Les marques ne coïncident pas seulement dans l’élément faible/non distinctif « Call ». Elles coïncident dans l’expression entière « Call me », bien qu’avec/sans espace et avec une capitalisation différente, laquelle a une signification spécifique et un degré de caractère distinctif inhérent. La requérante n’a pas démontré que l’expression « Call me » était devenue si nécessaire à la commercialisation de ses produits et
Décision sur opposition n° B 3 221 431 Page 12 sur 13
services pour lesquels il ne pouvait être raisonnablement exigé du demandeur qu’il s’abstienne d’utiliser la marque demandée (25/03/2009, T-21/07, SPALINE / SPA, EU:T:2009:80).
La condition de juste motif n’est pas remplie du seul fait que (a) le signe est particulièrement approprié pour identifier les produits/services pour lesquels il est utilisé, ou (b) le demandeur a déjà utilisé ce signe pour ces produits/services ou des produits/services similaires à l’intérieur et/ou à l’extérieur du territoire pertinent de l’Union européenne (23/11/2010, R 240/2004-2, WATERFORD STELLENBOSCH (fig.) / WATERFORD; 15/06/2009, R 1142/2005-2, (fig.) MARIE CLAIRE (fig.) / MARIE CLAIRE et al.). La simple utilisation du signe ne suffit pas, ce qui doit être démontré est une raison valable justifiant cette utilisation. Par conséquent, les arguments du demandeur faisant référence à son utilisation du signe contesté depuis 2020 et à la coexistence des deux marques ne sont pas convaincants. En tout état de cause, le demandeur n’a pas allégué une utilisation du signe contesté qui serait antérieure à la marque antérieure.
Sur la base de ce qui précède, la division d’opposition considère que le demandeur n’a pas réussi à établir un juste motif pour l’utilisation de la marque contestée.
f) Conclusion
Compte tenu de tout ce qui précède, l’opposition est bien fondée au titre de l’article 8, paragraphe 5, du RMUE. Par conséquent, la marque contestée doit être rejetée pour tous les produits et services contestés.
Étant donné que l’opposition est entièrement accueillie sur la base de l’enregistrement de marque danoise antérieure n° VR 2011 01190 au titre de l’article 8, paragraphe 5, du RMUE, il n’est pas nécessaire d’examiner les autres motifs et droits antérieurs sur lesquels l’opposition était fondée.
DÉPENS
Conformément à l’article 109, paragraphe 1, du RMUE, la partie qui succombe dans une procédure d’opposition supporte les taxes et les frais exposés par l’autre partie.
Puisque le demandeur est la partie qui succombe, il doit supporter la taxe d’opposition ainsi que les frais exposés par l’opposant au cours de la présente procédure.

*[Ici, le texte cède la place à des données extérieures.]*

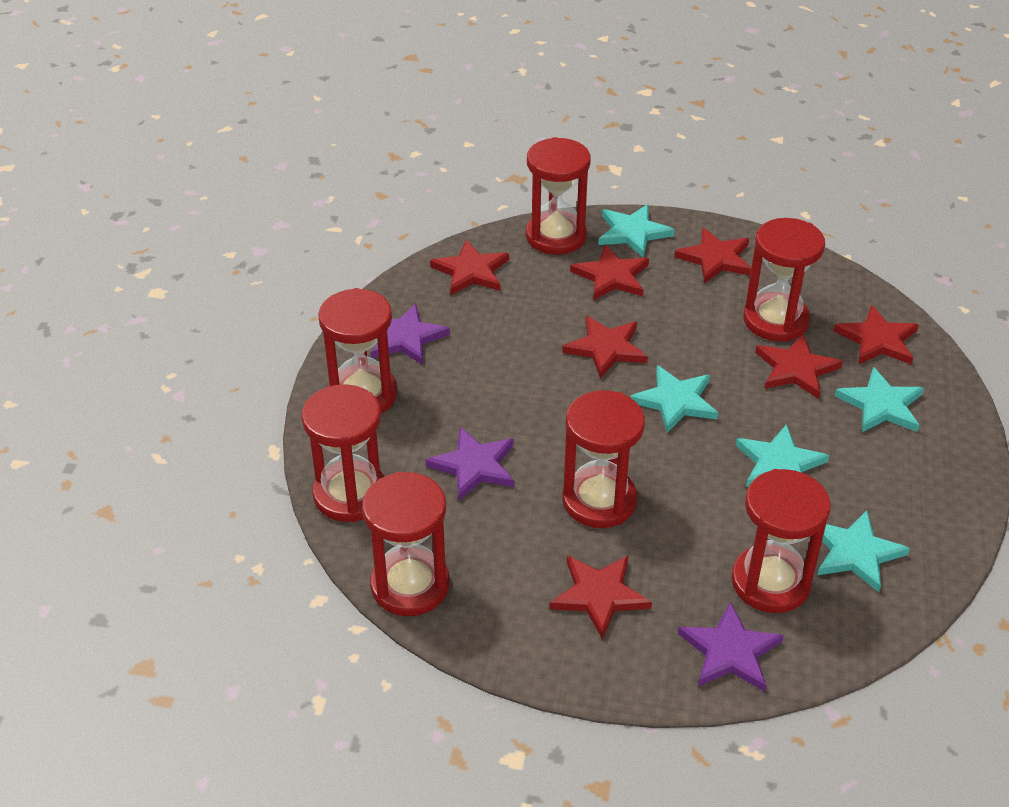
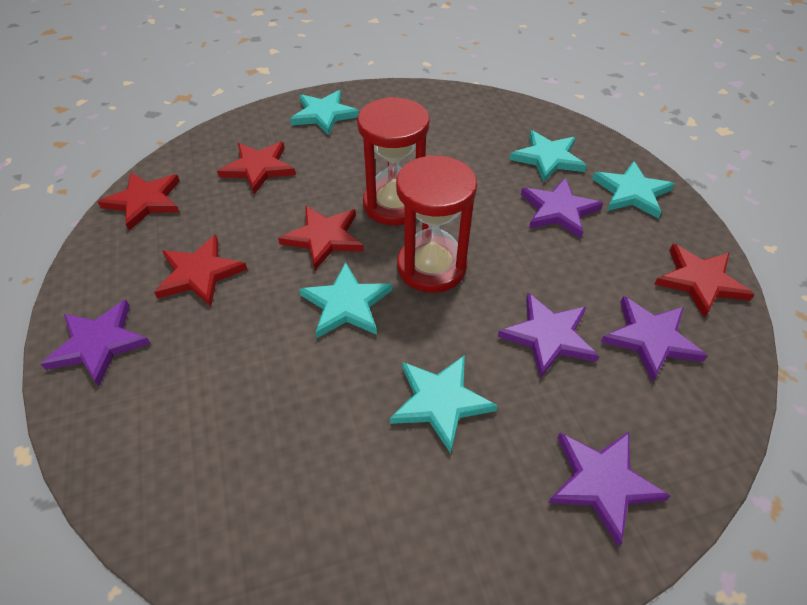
purple star: 3 -> 5
red hourglass: 7 -> 2
red star: 7 -> 5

Conformément à l’article 109, paragraphes 1 et 7, du RMUE et à l’article 18, paragraphe 1, sous c), i), du RMEUE, les frais à payer à l’opposant sont la taxe d’opposition et les frais de représentation, qui doivent être fixés sur la base du taux maximal y prévu.
Décision sur opposition nº B 3 221 431 Page 13 sur 13
La division d’opposition
Catherine MEDINA Vít MAHELKA Gabriele SPINA ALÌ
Conformément à l’article 67 du RMCUE, toute partie lésée par la présente décision a le droit de former un recours contre la présente décision. Conformément à l’article 68 du RMCUE, un acte de recours doit être déposé par écrit auprès de l’Office dans un délai de deux mois à compter de la date de la notification de la présente décision. Il doit être déposé dans la langue de la procédure dans laquelle la décision faisant l’objet du recours a été rendue. En outre, un mémoire exposant les motifs du recours doit être déposé dans un délai de quatre mois à compter de la même date. L’acte de recours n’est réputé déposé qu’après paiement de la taxe de recours de 720 EUR.